The movie was shot with an almost entirely Japanese production team. And if Japanese audiences find this story as entertaining as Western audiences surely will, Coppola will have pulled off a remarkably skillful cultural balancing act. In any case, the film will establish her as a writer-director in her own right, regardless of the famous name.

In a class of its own, up until the time of writing, in the in-competition list was the Polish director Jan Jakub Kolski's 'Pornografia' (Pornography), based on a novel by Witold Gombrowicz, set on a country estate in 1943, during the German occupation. A writer brings to his friend Hipolit's country place the mysterious, multitalented Fryderyk, whom he has recently met in Warsaw. Hipolit has a beautiful teenage daughter, Henia, who is to be married to an older, neighboring landowner. Fryderyk disapproves of the match, believing that Henia is really destined for her childhood friend, Karol, a young boy no less handsome than she is pretty, and sets about trying to engineer this by devious means.

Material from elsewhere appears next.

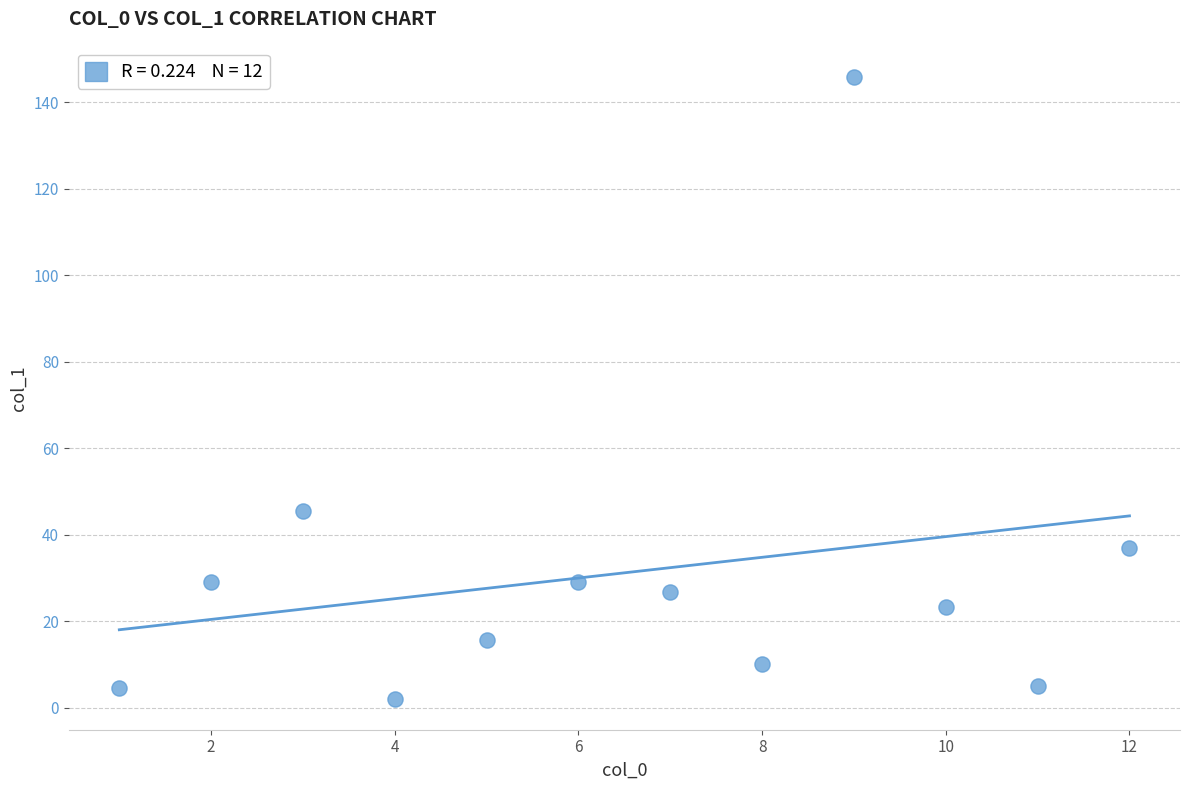

What Y value in the scatter plot is closest to 74?

45.6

Fryderyk's motives are obscure and his behavior unpredictable, and it gradually becomes clear that he is harboring dark secrets about his past.

This is masterful filmmaking, from the uniformly excellent acting, to the subtle manner in which the story is handled and the ravishing cinematography. Only the title is baffling, since the film will disappoint anybody in search of titillation, and risk putting off the kind of audience it merits.

More contemporary conflicts are the subject of several other productions. The Turkish-Cypriot 'Camur' (Mud): by Dervis Zaim deals with the consequences of the partition of the island on a small group of friends, one of whom is the survivor of a Greek massacre and another haunted by the part he played in the revenge attack that followed. The film's heart is firmly in the right place. Indeed, if only the self-critical and tolerant stance it represents were more widespread, there would be more hope that the island's problems could be solved. But from the purely dramatic point of view, the film was not entirely successful.

More firm-footed in film terms was 'Le Cerf-volant' (The Kite), written and directed by the Lebanese Randa Chahal Sabbag. The scenario is of two Druse villages on the northern border of Israel, arbitrarily separated when the Israelis annex a strip of Lebanese territory. This a serious and revealing story, but leavened with some acute yet sympathetic observation of the claustrophobic and comic aspects of village life.

Infinitely less plausible, and in the end slightly daft, was François Dupeyron's out-of-competition 'Monsieur Ibrahim et les Fleurs du Coran' (Mr. Ibrahim and the Flowers of the Koran). This fantasy is of a Jewish boy (Pierre Boulanger) in Paris, who is successively deserted by his mother and father and adopted by the kindly old local Muslim grocer, played by Omar Sharif. Sharif received a lifetime achievement Golden Lion at this year's festival, but this film is simply not worthy of his talents.

'Monsieur Ibrahim' was, nevertheless, a harmless, if twee, piece of nonsense when compared to Christopher Hampton's 'Imagining Argentina,' a preposterous and tasteless exploitation of the suffering of the victims of the dictatorship there in the 1970's and 80's.